A czy Polacy wiedzą, że podolska szlachta chlebem i solą witała wojska Branickiego i Kreczetnikowa bijące konfederatów barskich ? Albo że biskup kamieniecki, Adam Krasiński (jeden z przywódców Konfederacji !) w listach pasterskich groził konfederatom klątwami za prześladowanie ( i rabowanie) prawosławnych i żydów ?

XIX wieczny historyk konserwatywny Józef Szujski napisał slynny esej o tym, jak to fałszywa historia jest mistrzynią fałszywej polityki. Dopóki nasz naród żyć będzie mitami i nie zacznie wyciągać TRZEŹWYCH wniosków z historii (PRAWDZIWEJ !) - daleko nie zajdziemy."

"Jeśli chodzi o Częstochowę - ks. Kordecki zmyślał ile wlezie.

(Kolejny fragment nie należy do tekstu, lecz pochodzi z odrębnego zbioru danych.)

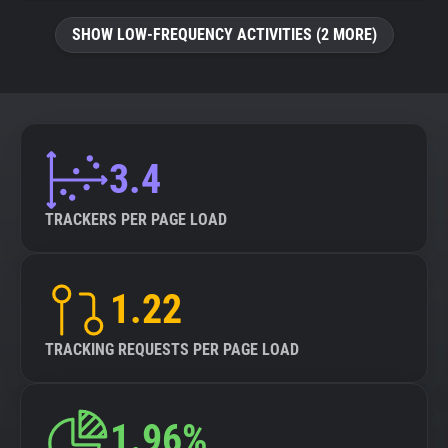
SHOW LOW-FREQUENCY ACTIVITIES (2 MORE)
3.4
TRACKERS PER PAGE LOAD
1.22
TRACKING REQUESTS PER PAGE LOAD
1.96%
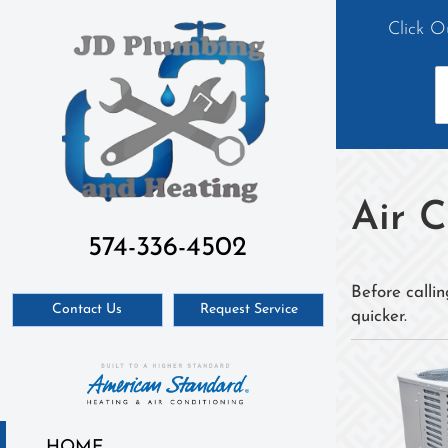
Click O
Air 
574-336-4502
Before callin
Contact Us
Request Service
quicker.
HOME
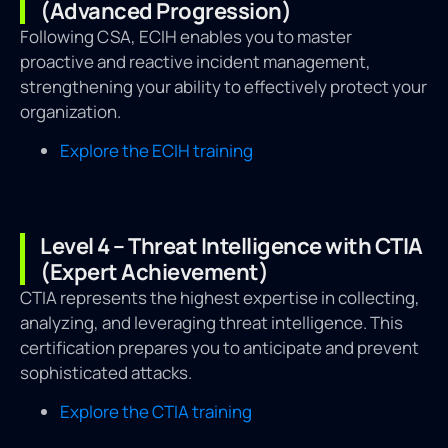
(Advanced Progression)
Following CSA, ECIH enables you to master
proactive and reactive incident management,
strengthening your ability to effectively protect your
organization.
Explore the ECIH training
Level 4 – Threat Intelligence with CTIA
(Expert Achievement)
CTIA represents the highest expertise in collecting,
analyzing, and leveraging threat intelligence. This
certification prepares you to anticipate and prevent
sophisticated attacks.
Explore the CTIA training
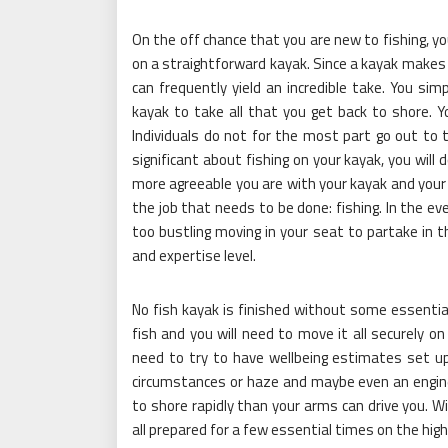
On the off chance that you are new to fishing, y
on a straightforward kayak. Since a kayak makes l
can frequently yield an incredible take. You si
kayak to take all that you get back to shore. 
Individuals do not for the most part go out to 
significant about fishing on your kayak, you will
more agreeable you are with your kayak and your f
the job that needs to be done: fishing. In the ev
too bustling moving in your seat to partake in th
and expertise level.
No fish kayak is finished without some essential f
fish and you will need to move it all securely on
need to try to have wellbeing estimates set up, 
circumstances or haze and maybe even an engine
to shore rapidly than your arms can drive you. Wi
all prepared for a few essential times on the hig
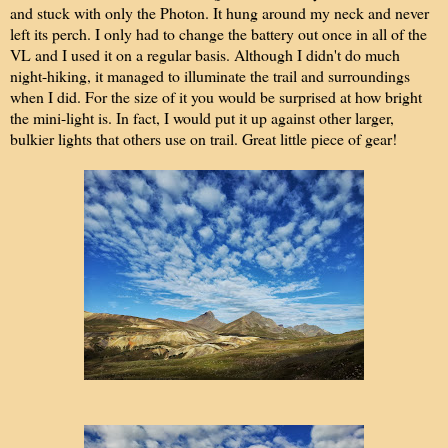
and stuck with only the Photon. It hung around my neck and never
left its perch. I only had to change the battery out once in all of the
VL and I used it on a regular basis. Although I didn't do much
night-hiking, it managed to illuminate the trail and surroundings
when I did. For the size of it you would be surprised at how bright
the mini-light is. In fact, I would put it up against other larger,
bulkier lights that others use on trail. Great little piece of gear!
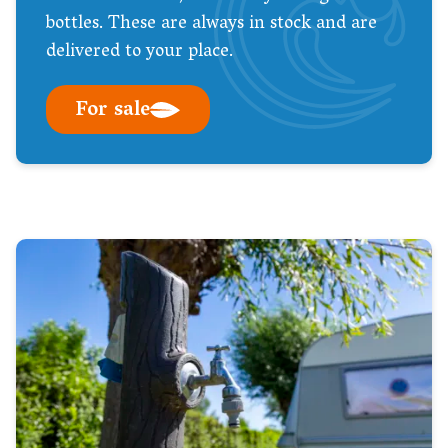
bottles. These are always in stock and are
delivered to your place.
For sale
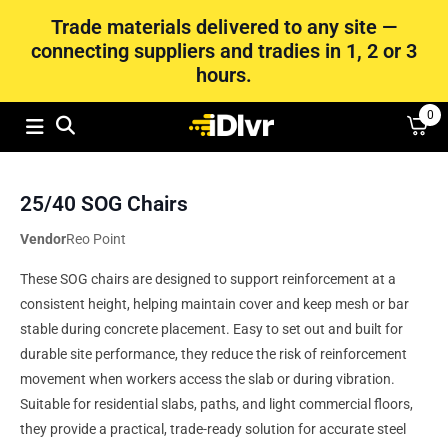
Trade materials delivered to any site —
connecting suppliers and tradies in 1, 2 or 3
hours.
0
25/40 SOG Chairs
Vendor
Reo Point
These SOG chairs are designed to support reinforcement at a
consistent height, helping maintain cover and keep mesh or bar
stable during concrete placement. Easy to set out and built for
durable site performance, they reduce the risk of reinforcement
movement when workers access the slab or during vibration.
Suitable for residential slabs, paths, and light commercial floors,
they provide a practical, trade-ready solution for accurate steel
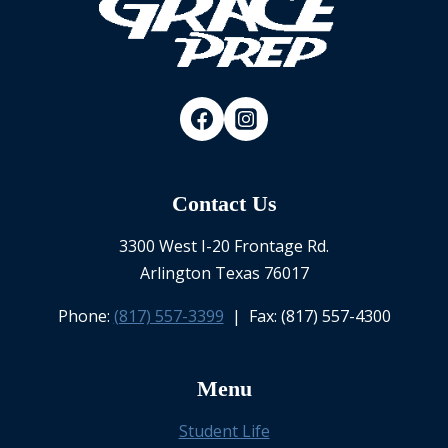
Contact Us
3300 West I-20 Frontage Rd.
Arlington Texas 76017
Phone:
(817) 557-3399
| Fax: (817) 557-4300
Menu
Student Life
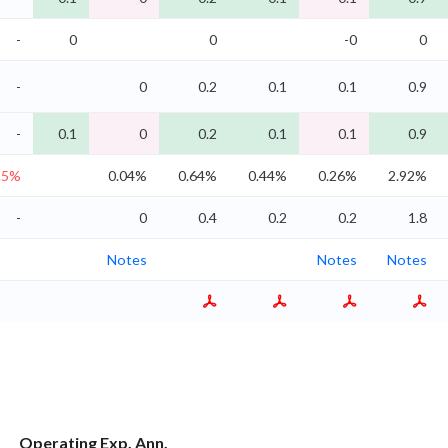
-
0
0
-0
0
-
0
0.2
0.1
0.1
0.9
-
0.1
0
0.2
0.1
0.1
0.9
.5%
0.04%
0.64%
0.44%
0.26%
2.92%
-
0
0.4
0.2
0.2
1.8
Notes
Notes
Notes
Operating Exp. Ann.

Tak naprawdę klasztor dysponował LEPSZĄ artylerią niż Szwedzi i CIĘŻSZYMI DZIAŁAMI ! Skoro w klasztorze były działa 6 funtowe a kolubryny w zasadzie miały wagomiar 24-26 funtów to wszystko jasne. "Nowa gigantomachia" to doprawdy dokument ! Szwedzi dysponowali lekkimi działami polowymi i po prostu łudzili się, że uda się im nastraszyć zakonników. A już naprawdę mało kto w Polsce wie, że właśnie o.Kordecki jako jeden z pierwszych podpisał "lojalkę" uznając Karola Gustawa wzamian za nietykalność klasztoru a bronić się zaczął wtedy, gdy Szwedzi złamali umowę....A że nikt nie zginął ? Najłatwiej zakrzyknąć: CUD !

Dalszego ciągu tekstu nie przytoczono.